Dataset records:
******************************

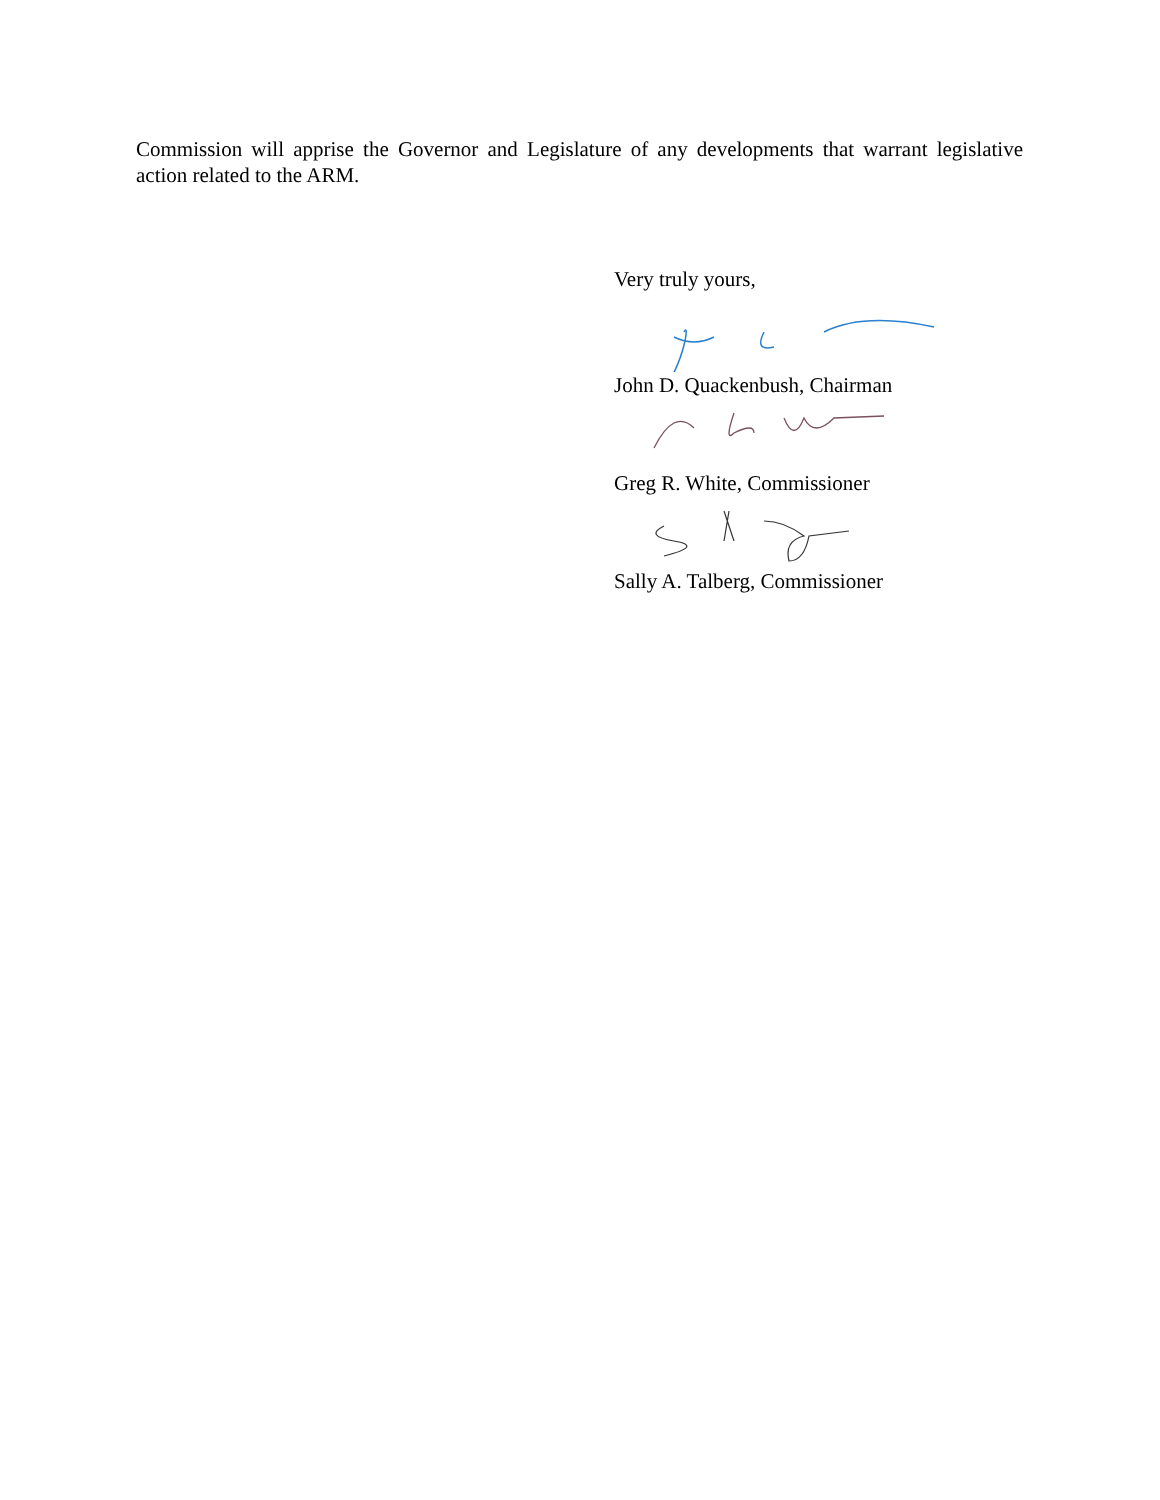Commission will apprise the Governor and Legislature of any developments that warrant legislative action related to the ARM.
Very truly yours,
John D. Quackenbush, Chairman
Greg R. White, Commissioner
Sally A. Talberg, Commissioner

******************************

What the task asks
For the data above, return an exact copy that contains no pictures.

Written answer
Commission will apprise the Governor and Legislature of any developments that warrant legislative action related to the ARM.
Very truly yours,
John D. Quackenbush, Chairman
Greg R. White, Commissioner
Sally A. Talberg, Commissioner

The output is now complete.